------ 本文

柄杓の中身


我々はフレームではない。
そして我々はフレームでいていい。

覚醒して生きることの本質は地球体験体験なのではと思った。
誤植ではない。
地球で生きるという体験を"体験"することだ。

初めて"見る"や"聞く"をした赤ん坊が、ただそれを深く感じるままでいるように。
同様に"思考する"ということを体験するという感覚を体験することができる。

机や椅子が、対象に対するフレームであるように、意思や思考も一つのフレームだ。
そのように、私達は当てはめたすべてを体験というフレームで認識をしている。

フレームは形のない世界から、そこにある何かを汲み出すための柄杓みたいなもの。
そうやって私達は世界に形や意味を与えてきた。

一つずつ色や形を得たものが、五感を通して実感(実体かどうかを問わない)を持ち、思考を通して意味と連続性を与えられ、世界は自分の物語を紡ぐ舞台になる。

限りなく余分を削ぎ落として、赤ん坊のように体験に深くただある。

------------

• _課題の内容_:
A. フレームについての文章では、フレームは何にたとえられていますか。
B. 次の記述がフレームについての文章の内容と合っているかどうかを判断し、根拠となる本文の語句をそのまま引用してください。
(i) 「地球体験体験」という表現は誤植だと述べられている。
(ii) 意思や思考もフレームの一つだとされている。
(iii) 五感を通して得る実感は、実体である場合に限られるとされている。
C. フレームについての文章を、最後の文の後から書き継いでください。

------ 提供データ

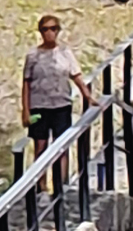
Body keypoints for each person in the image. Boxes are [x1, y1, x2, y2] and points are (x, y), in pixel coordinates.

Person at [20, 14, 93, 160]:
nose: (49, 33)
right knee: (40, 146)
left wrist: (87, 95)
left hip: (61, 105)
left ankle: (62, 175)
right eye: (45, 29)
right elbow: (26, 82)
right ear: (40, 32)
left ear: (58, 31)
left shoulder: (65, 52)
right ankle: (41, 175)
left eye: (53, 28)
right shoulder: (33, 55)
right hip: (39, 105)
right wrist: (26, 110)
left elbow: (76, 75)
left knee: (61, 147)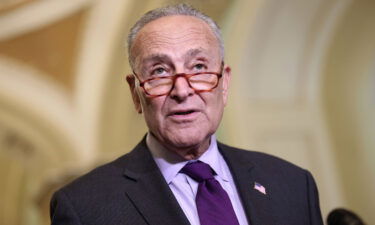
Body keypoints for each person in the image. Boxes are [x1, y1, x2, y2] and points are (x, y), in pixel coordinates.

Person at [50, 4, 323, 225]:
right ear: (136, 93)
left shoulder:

------------
------ 提供データ

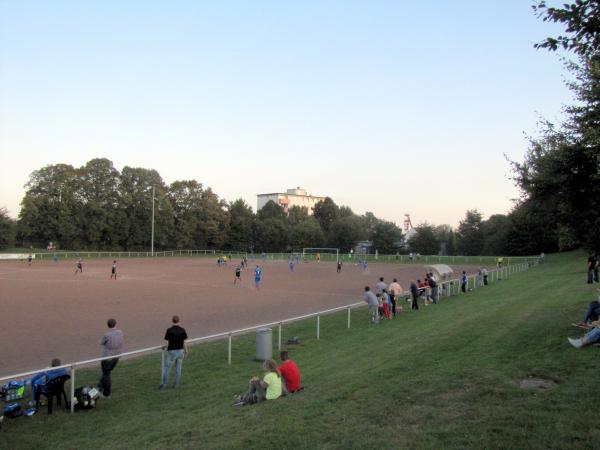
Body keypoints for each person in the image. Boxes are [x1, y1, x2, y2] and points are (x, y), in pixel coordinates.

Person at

------------

• _課題の解答_:
A. 形のない世界から、そこにある何かを汲み出すための柄杓にたとえられています。

B.
(i) いいえ。「誤植ではない。」
(ii) はい。「意思や思考も一つのフレームだ。」
(iii) いいえ。「実感(実体かどうかを問わない)を持ち」

C.
体験を受容して逆らわず、一切の抵抗を止めてみる。
フレームをフレームだと知り、なおそれも体験の一部だと味わう。

今のところそれを私は観照と呼んでいる。
柄杓に汲んだ形のない何かがなんであれ、すべてを見送ったら、結局最後まで残るのは二つだけだった。

"ありがとう"
"あいしてる"

結局最後まで残ったそのフレームだけが、柄杓の中身を最も透明な質で表現していた。
宇宙が一つの源に還るなら、多分それが世界を創る元素みたいなものだろう。


すべてを分解して一つに戻す。
私達はまた、それを集めて再構築して世界を創る。
そうやって意識する世界は繰り返し、毎日生まれ直している。

我々はフレーム(思考)ではない。
意思でもない。
形のないもので満ちた宇宙にフレームを与え、それを味わう観照者だ。

だから私達が分かれて存在しているように見えることには意味がある。
体験にはフレームが必要で、フレームは分離を前提にした体験だから。

腑に落ちるほど、シンプルになる。
シンプルになれば、選ぶものを迷わない。

そもそも選ぶ必要はない。
逆らわなければ、宇宙が齎すものは常に最善の質を帯びる。

抵抗しないこと。
対象の真善美に光を当てること。

体験をありのまま受け取り、手放し続けるなら、宇宙はあなたを乗せて流れて行く。

分離は不完全な状態ではない。
永久の未完成が完成と同義であるように、それは完全さの一時的な状態、循環の一部だ。

故に私達は常に最適最善の場所にいる。
逆らわないとは、それを認めることだ。

そうすれば、此処から始めることができる。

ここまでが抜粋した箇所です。